I am somewhat familiar with asymptotics and big-O notation, but I have no clue what this means in this context. This substitution appears to be much simpler than direct substitution for the integral, but I just don't know what they're up to.

Any clarification would be much appreciated.

Answer 1

Pedantically, $f=O(\epsilon)$ usually means $\underset{t \to \infty}{\limsup} \frac{f(t)}{\epsilon(t)} < \infty$, or in a hand-wavey manner, f is asymptotically bounded above by epsilon, or is "on the order of epsilon".

My recommendation would be to evaluate the integral explicitly until you get a closed form expression in terms of $e^{iz}$ and then at that point try to use the fact that it is "asymptotically bounded above by 1" as well as any limiting procedure which presents itself.

EDIT: this answer assumes OP is familiar with how to compute contour integrals, and is primarily concerned about how to consider $O(\epsilon)$ in an analytic setting.
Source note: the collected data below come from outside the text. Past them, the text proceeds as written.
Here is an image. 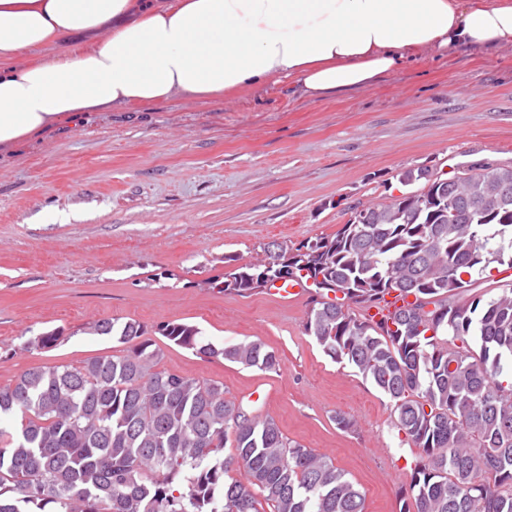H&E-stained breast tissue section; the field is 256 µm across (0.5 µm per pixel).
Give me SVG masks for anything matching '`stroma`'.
<instances>
[{
  "mask_svg": "<svg viewBox=\"0 0 512 512\" xmlns=\"http://www.w3.org/2000/svg\"><path fill=\"white\" fill-rule=\"evenodd\" d=\"M473 162L512 165L511 48L422 57L344 96L309 100L283 81L60 123L0 152V386L29 367L118 353L81 332L102 318L258 339L279 371L153 341L163 368L223 383L346 470L366 512H399L418 450L398 436L388 399L306 335L307 300L206 282L226 257L255 262L272 242L334 234L350 205L399 196L403 169ZM56 327L69 337L55 349L23 348ZM339 412L355 430L336 427Z\"/></svg>",
  "mask_w": 512,
  "mask_h": 512,
  "instance_id": "stroma-1",
  "label": "stroma"
}]
</instances>
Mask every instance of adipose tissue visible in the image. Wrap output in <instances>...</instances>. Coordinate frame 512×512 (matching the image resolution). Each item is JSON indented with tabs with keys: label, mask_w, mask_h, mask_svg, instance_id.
I'll return each instance as SVG.
<instances>
[{
	"label": "adipose tissue",
	"mask_w": 512,
	"mask_h": 512,
	"mask_svg": "<svg viewBox=\"0 0 512 512\" xmlns=\"http://www.w3.org/2000/svg\"><path fill=\"white\" fill-rule=\"evenodd\" d=\"M460 47H512V0H0V150L116 105L321 99Z\"/></svg>",
	"instance_id": "obj_1"
}]
</instances>
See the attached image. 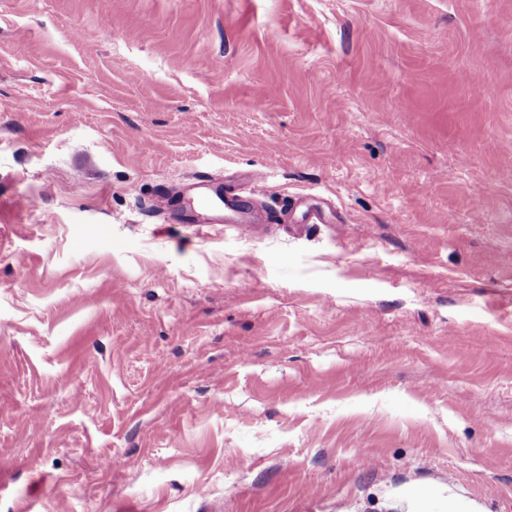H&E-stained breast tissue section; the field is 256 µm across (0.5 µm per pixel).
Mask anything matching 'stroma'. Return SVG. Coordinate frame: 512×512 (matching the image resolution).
Segmentation results:
<instances>
[{"label": "stroma", "instance_id": "35a3bbf8", "mask_svg": "<svg viewBox=\"0 0 512 512\" xmlns=\"http://www.w3.org/2000/svg\"><path fill=\"white\" fill-rule=\"evenodd\" d=\"M0 512H512V0H0Z\"/></svg>", "mask_w": 512, "mask_h": 512}]
</instances>
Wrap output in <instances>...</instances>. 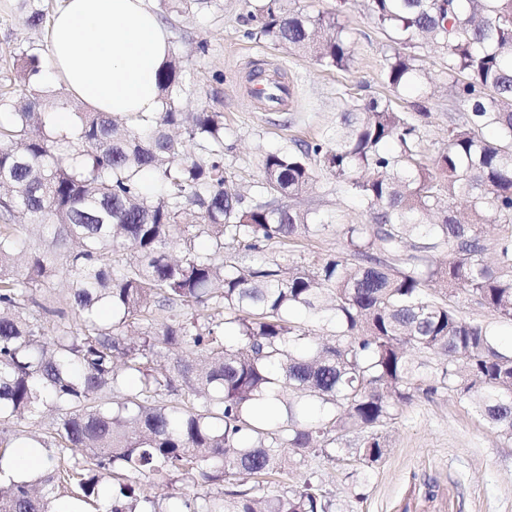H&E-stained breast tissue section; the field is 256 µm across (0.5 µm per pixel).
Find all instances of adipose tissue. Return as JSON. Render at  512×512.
I'll return each mask as SVG.
<instances>
[{
	"label": "adipose tissue",
	"instance_id": "obj_1",
	"mask_svg": "<svg viewBox=\"0 0 512 512\" xmlns=\"http://www.w3.org/2000/svg\"><path fill=\"white\" fill-rule=\"evenodd\" d=\"M48 45L51 76L89 110L128 118L159 111L155 75L170 44L151 0H62Z\"/></svg>",
	"mask_w": 512,
	"mask_h": 512
}]
</instances>
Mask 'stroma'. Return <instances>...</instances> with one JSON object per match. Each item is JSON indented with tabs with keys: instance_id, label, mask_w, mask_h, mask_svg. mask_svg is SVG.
I'll return each instance as SVG.
<instances>
[{
	"instance_id": "1",
	"label": "stroma",
	"mask_w": 512,
	"mask_h": 512,
	"mask_svg": "<svg viewBox=\"0 0 512 512\" xmlns=\"http://www.w3.org/2000/svg\"><path fill=\"white\" fill-rule=\"evenodd\" d=\"M19 0H0V98L15 100L29 86L20 68L23 49L49 53L46 27L26 24ZM312 12H338L350 35L354 57L348 70L320 66L304 54L286 52L268 40H249L251 28L244 0H219L216 7L166 14L171 40L180 42L185 69L183 106L224 115V169L228 179L260 182V158L268 151L292 147L295 140L321 138L335 123L346 99L391 98L408 111L421 104L429 152L443 146L448 120L456 113L454 99L439 91L420 95L392 90L384 81L382 63L387 35L370 18L365 0H303ZM280 68L292 96L274 111L259 109L250 98L247 75L253 68ZM333 224L331 231L309 240L270 243L265 255L309 260L342 251L334 231L338 224H365L368 214L340 190L335 177L317 170L312 189L300 199ZM391 450L367 481L347 477V461L308 459L291 468V479L303 472L320 474L336 494L339 512H512V444L504 442L472 410L445 396L420 399L403 409L387 428Z\"/></svg>"
}]
</instances>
EDIT EDIT: Two more subtle points I forgot to mention originally --

1. O notation can be defined with respect to any point. The most common application is for considering the limit of the ratio as some parameter goes to positive (or negative) infinity, but it could also be possible that one wants to know whether or not, for example, "f=O(g) at x=0", i.e. whether $\underset{x \to 0}{\limsup} \frac{f}{g} < \infty$. In other words the point where the asymptotics are being evaluated can vary and depends on the context. For this specific problem this might be a very pertinent point, since obviously it is possible to take many more different kinds of limits on the complex plane than on the real line.

   2. As a further note, little o notation is defined as $f=o(g)$ at $x=c$ (or $\pm \infty$) if and only if $\underset{x \to c}{\lim} \frac{f}{g}=0$. This clearly implies big O, but is also much more stronger and hence provides more information. One could describe it as "f is asymptotically dominated by g" or "f is asymptotically negligible compared to g". For instance, arguments using little o allow one to ignore higher order terms in the taylor expansion when proving the central limit theorem (well not exactly but almost). Such strong conclusions are in general not possible with big O alone.
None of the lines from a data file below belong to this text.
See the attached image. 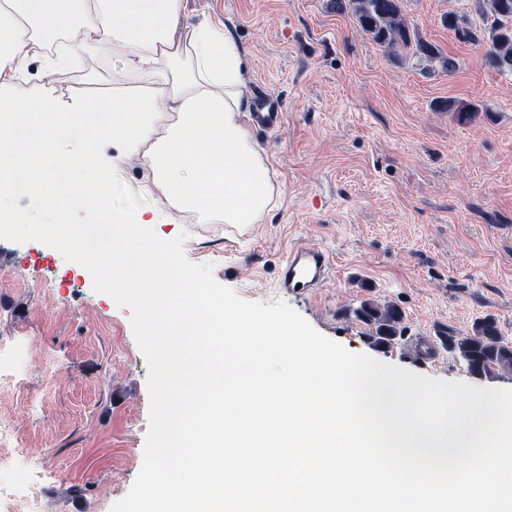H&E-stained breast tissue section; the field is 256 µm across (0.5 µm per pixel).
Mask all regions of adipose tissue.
I'll list each match as a JSON object with an SVG mask.
<instances>
[{
  "instance_id": "adipose-tissue-1",
  "label": "adipose tissue",
  "mask_w": 512,
  "mask_h": 512,
  "mask_svg": "<svg viewBox=\"0 0 512 512\" xmlns=\"http://www.w3.org/2000/svg\"><path fill=\"white\" fill-rule=\"evenodd\" d=\"M184 0H0V88L39 63L44 96L0 97V175L20 191L49 172L75 169L73 203L103 214L112 172L94 152L56 159L39 155L35 136L67 143L120 141L124 160L143 165L150 185L180 222L193 212L208 224L263 223L284 193L257 148L248 116L253 103L245 51L231 20L183 21ZM108 46L123 59L108 92L52 97L53 77Z\"/></svg>"
}]
</instances>
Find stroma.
Returning a JSON list of instances; mask_svg holds the SVG:
<instances>
[{
	"instance_id": "stroma-1",
	"label": "stroma",
	"mask_w": 512,
	"mask_h": 512,
	"mask_svg": "<svg viewBox=\"0 0 512 512\" xmlns=\"http://www.w3.org/2000/svg\"><path fill=\"white\" fill-rule=\"evenodd\" d=\"M451 12L459 30L443 23ZM403 13L454 70L389 55L327 0H185L186 23L234 22L253 95L272 96L285 114L279 128L252 132L284 185L263 223L239 229L195 215L170 223L143 167L121 161L115 145L106 150L142 196L141 211L156 216V235H185L186 258L212 265L243 300L284 301L354 353L512 389V370L470 374L443 344L488 317L512 343V73L487 63L474 0H403ZM120 65L103 52L59 73L55 87L111 90ZM462 104L476 108L474 118L458 119ZM303 243L328 252V279L312 293L282 292L281 264ZM54 253L0 239V337L17 344L14 385L0 387V412L19 435L8 452L16 479L40 477L47 512H110L142 464L149 366L130 309L95 292L78 264L75 285H63ZM366 301L401 310L395 344L373 343L357 315ZM426 339L429 359L419 356Z\"/></svg>"
}]
</instances>
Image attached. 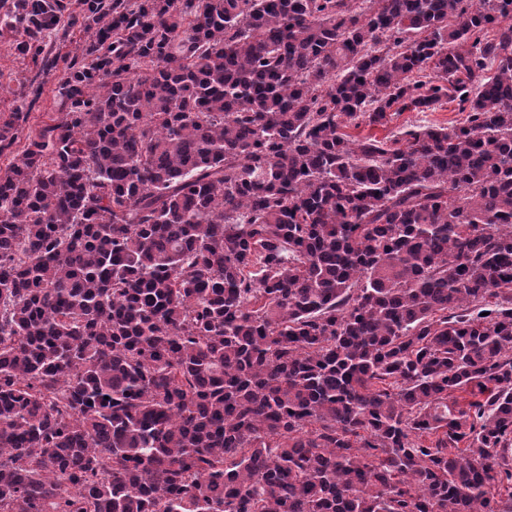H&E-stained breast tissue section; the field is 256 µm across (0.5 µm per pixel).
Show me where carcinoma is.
<instances>
[{"instance_id": "carcinoma-1", "label": "carcinoma", "mask_w": 512, "mask_h": 512, "mask_svg": "<svg viewBox=\"0 0 512 512\" xmlns=\"http://www.w3.org/2000/svg\"><path fill=\"white\" fill-rule=\"evenodd\" d=\"M70 5L0 0L36 96L91 32L0 170V512H512V0ZM58 100L57 80L50 76L41 85L40 96L29 111L28 127L34 129L45 122H49V118L54 115L57 109ZM395 115L386 127L376 126L367 127L364 124L356 129L353 125L344 128L343 131L352 136H363L368 133L376 134L379 138L389 133H397L409 126H434V127H450L463 123L467 113L459 112L455 102L448 103L442 108L428 112H392Z\"/></svg>"}]
</instances>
Thus whether or not $e^{iz}-1$ is little o or big O of $\epsilon$ depends most likely (I think, I haven't quite thought about it) on where the limit point is, i.e. the setting of the asymptotic comparison, and the difference between the two could substantially affect how useful the information is in proving the desired result.

UPDATE: I read the document OP linked to -- the idea here is that we are taking the limit as $\epsilon$ goes to 0. Then $e^{iz}-1$ corresponds to the remainder term which we would like to ignore, and thus the fact that it is asymptotically bounded above by $\epsilon$ as $\epsilon \to 0$ means that it must also go to 0 as $\epsilon$ goes to 0, and hence that we are in a rigorous sense justified in ignoring that term as we go to the limit.